Seminararbeit | Alexandra Wimmer: „Wer ist hier der König?“ Claus Peymann zwischen Mitbestimmung und Theaterdiktatur
Rappelkopf, Berserker, Enfant terrible, Poltergeist, anachronistisches Monstrum … Kaum einer wurde im Laufe seiner Karriere mit so vielen zweifelhaften Attributen bedacht wie Claus Peymann. Als einer der erfolgreichsten Intendanten seiner Zeit trug er maßgeblich dazu bei, einen von rhetorischer Gewalt geprägten Regie- und Führungsstil zu legitimieren. Dabei waren ihm zumindest zu Beginn seiner Laufbahn kooperative Formen der Zusammenarbeit nicht fremd. Wie also wurde Claus Peymann vom Revolutionär zum Despoten? Welche Narrative bemühte er selbst, um diesen Führungsstil zu rechtfertigen? Und wie erging es Schauspieler:innen, die ihre Stimme gegen ihn erhoben?

Podcast | Emma Sandner: „Murmels-Podcast: Zwei TFM-Studentinnen diskutieren“
Für diesen Podcast habe ich meine Studienkollegin Lena, die eine Arbeit über „Nacktheit und Körperlichkeit im Theater“ geschrieben hat, zum Gespräch getroffen. Wir haben uns mit der Aufführung „Ophelia’s Got Talent“ von Florentina Holzinger beschäftigt und darüber gesprochen, was Nacktheit im Theater bedeuten kann, welche positiven Effekte Nacktheit auf der Bühne mit sich bringen kann, aber auch darüber, welche Problematiken und potenziell grenzüberschreitende Situationen daraus entstehen können.

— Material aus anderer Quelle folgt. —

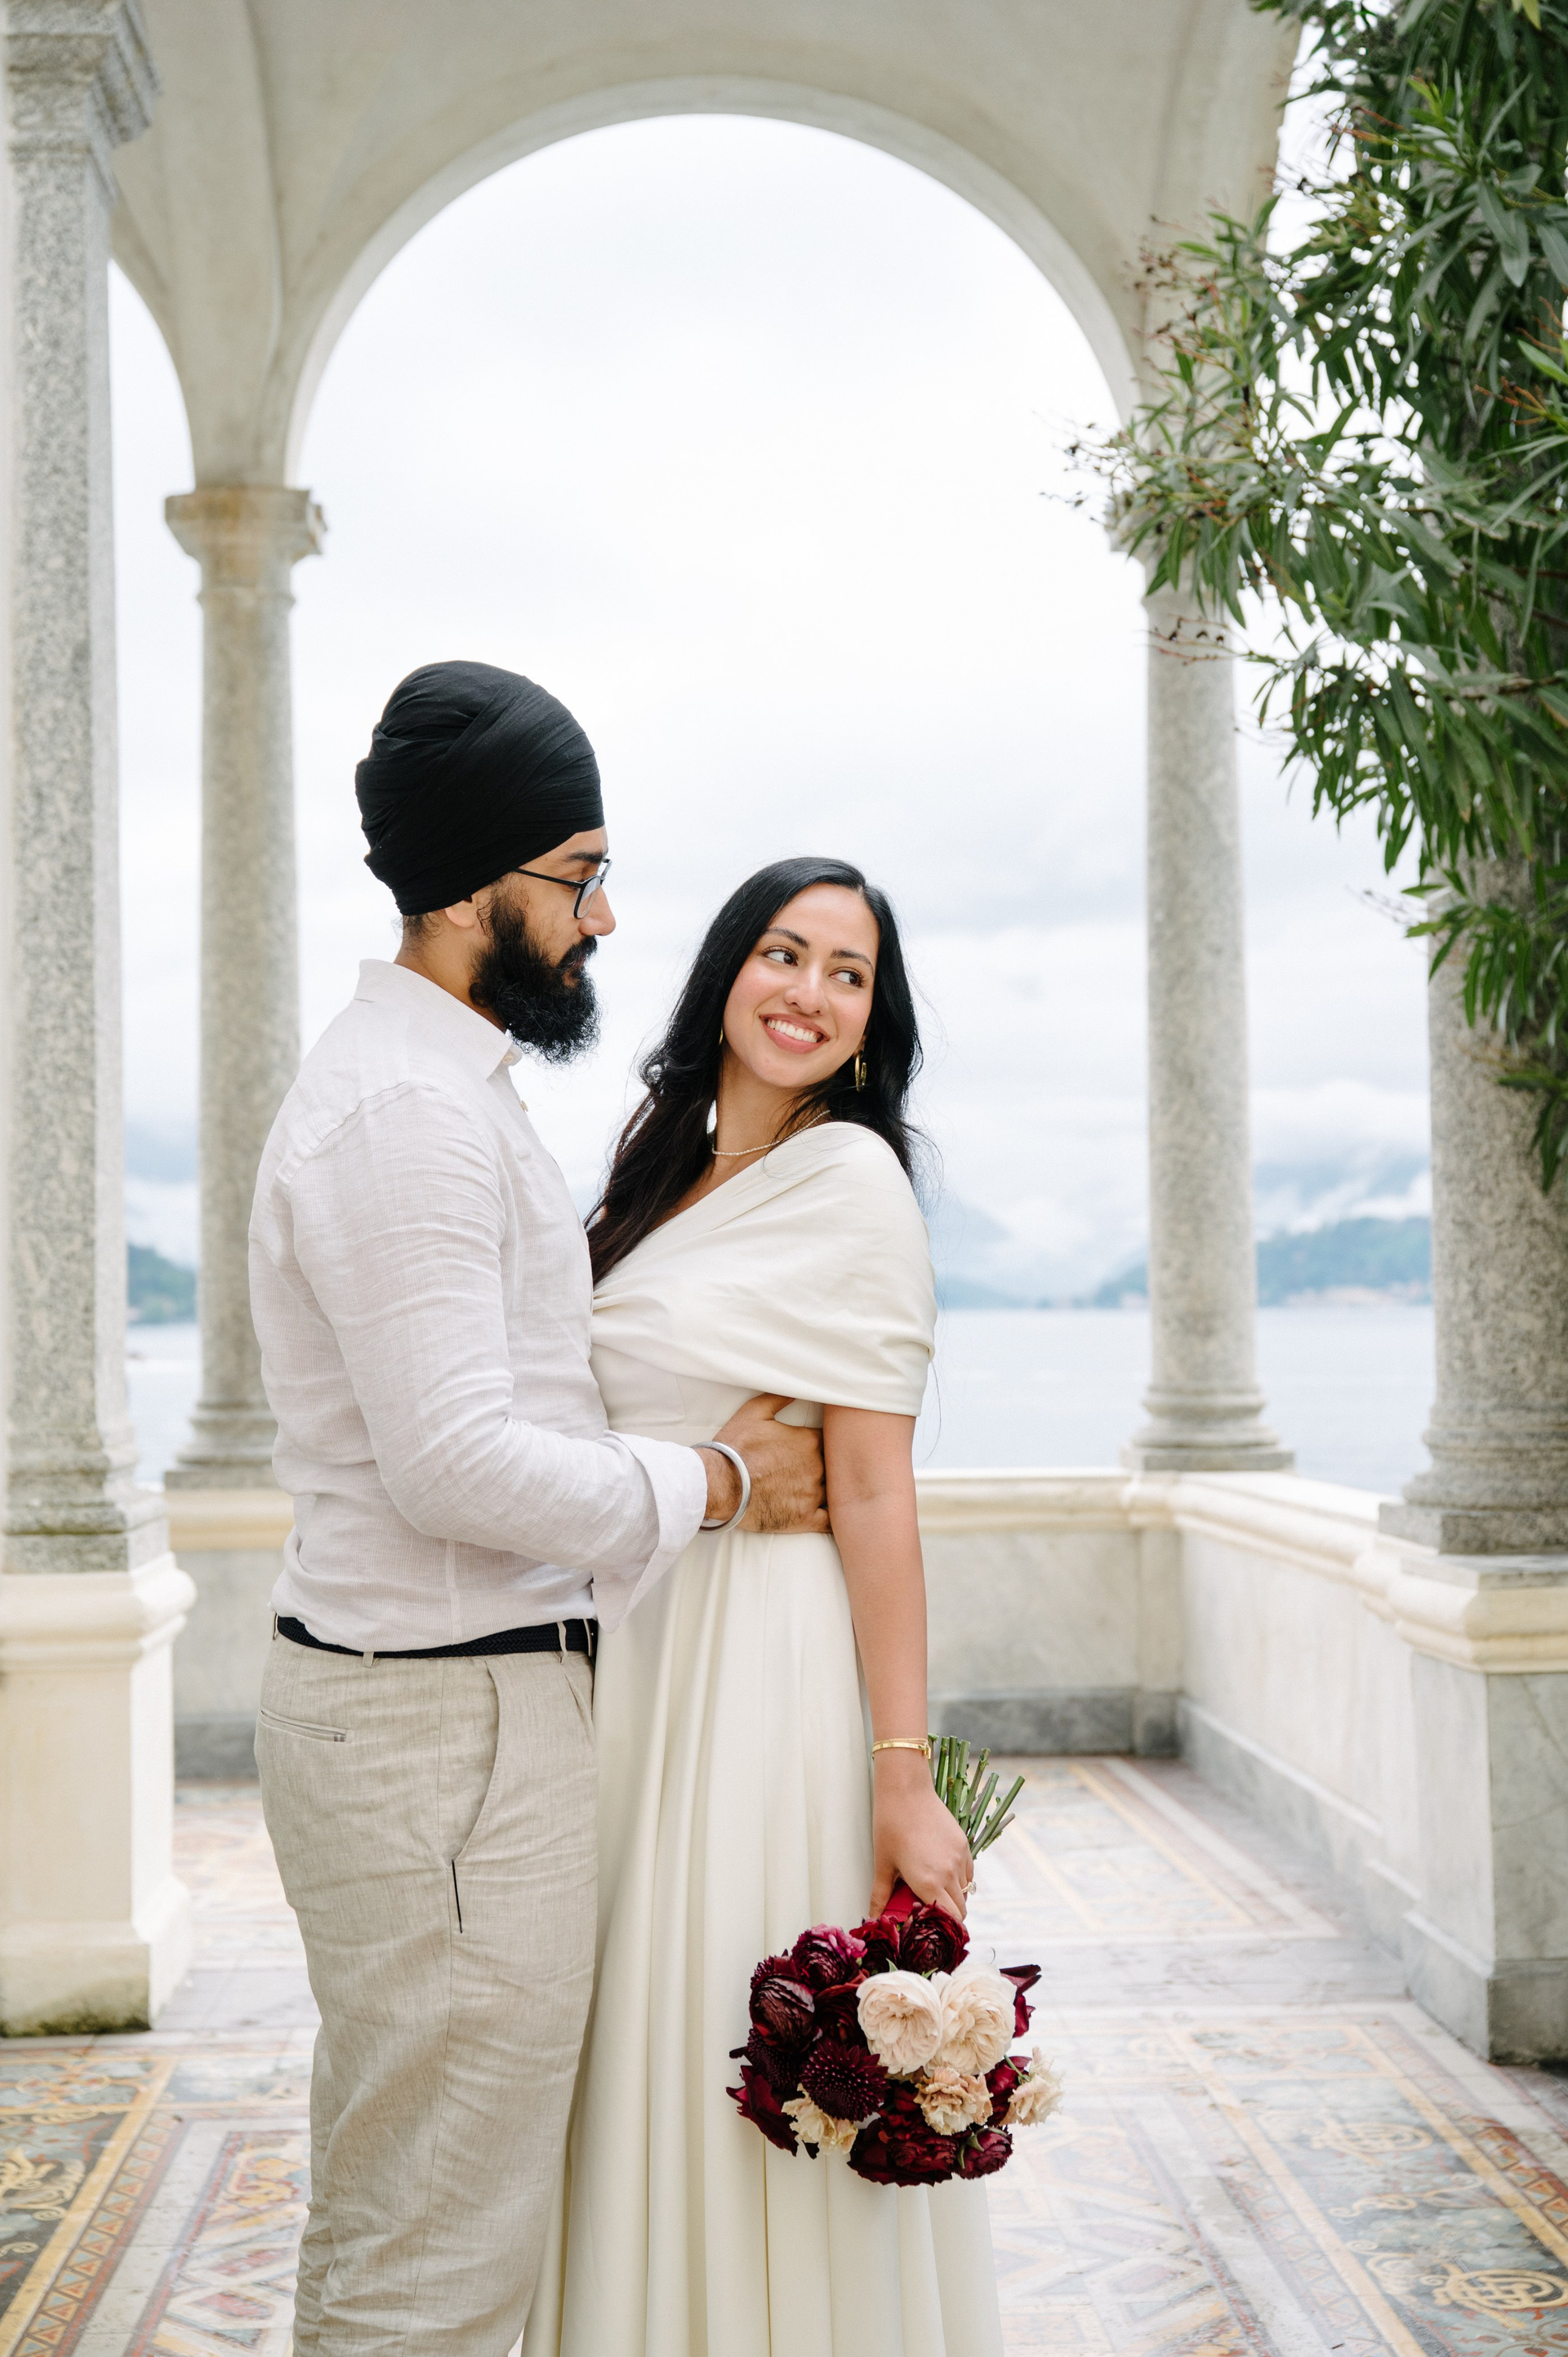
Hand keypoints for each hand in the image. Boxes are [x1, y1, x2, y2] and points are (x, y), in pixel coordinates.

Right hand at [708, 1394, 827, 1533]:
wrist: (719, 1485)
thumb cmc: (735, 1449)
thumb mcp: (753, 1413)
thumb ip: (779, 1398)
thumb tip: (798, 1388)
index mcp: (808, 1441)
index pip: (832, 1440)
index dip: (828, 1443)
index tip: (821, 1446)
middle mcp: (816, 1467)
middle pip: (835, 1465)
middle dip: (829, 1466)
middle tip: (820, 1468)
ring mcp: (812, 1494)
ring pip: (834, 1491)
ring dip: (831, 1490)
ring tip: (825, 1490)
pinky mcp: (805, 1518)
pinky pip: (831, 1521)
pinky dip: (835, 1518)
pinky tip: (837, 1516)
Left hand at [870, 1750, 971, 1918]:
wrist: (906, 1789)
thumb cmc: (890, 1824)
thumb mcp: (883, 1863)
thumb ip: (880, 1895)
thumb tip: (873, 1917)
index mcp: (928, 1882)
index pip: (948, 1920)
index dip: (942, 1929)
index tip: (929, 1928)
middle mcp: (949, 1873)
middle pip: (961, 1910)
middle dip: (947, 1916)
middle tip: (928, 1912)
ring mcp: (959, 1858)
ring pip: (966, 1891)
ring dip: (954, 1897)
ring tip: (933, 1891)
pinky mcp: (964, 1844)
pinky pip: (969, 1873)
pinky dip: (960, 1880)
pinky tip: (941, 1873)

Interview | Analisa Eller: Machtmissbrauch im Alltag der Filmindustrie? Ein Interview mit einer Betroffenen
Wie selbstverständlich ist Machtmissbrauch in der Filmindustrie? Hat #MeToo tatsächlich etwas verändert und wie sehen diese Maßnahmen in der Praxis aus? Eine Betroffene berichtet über ihre Erfahrung mit Machtmissbrauch und den Umgang damit in der Industrie.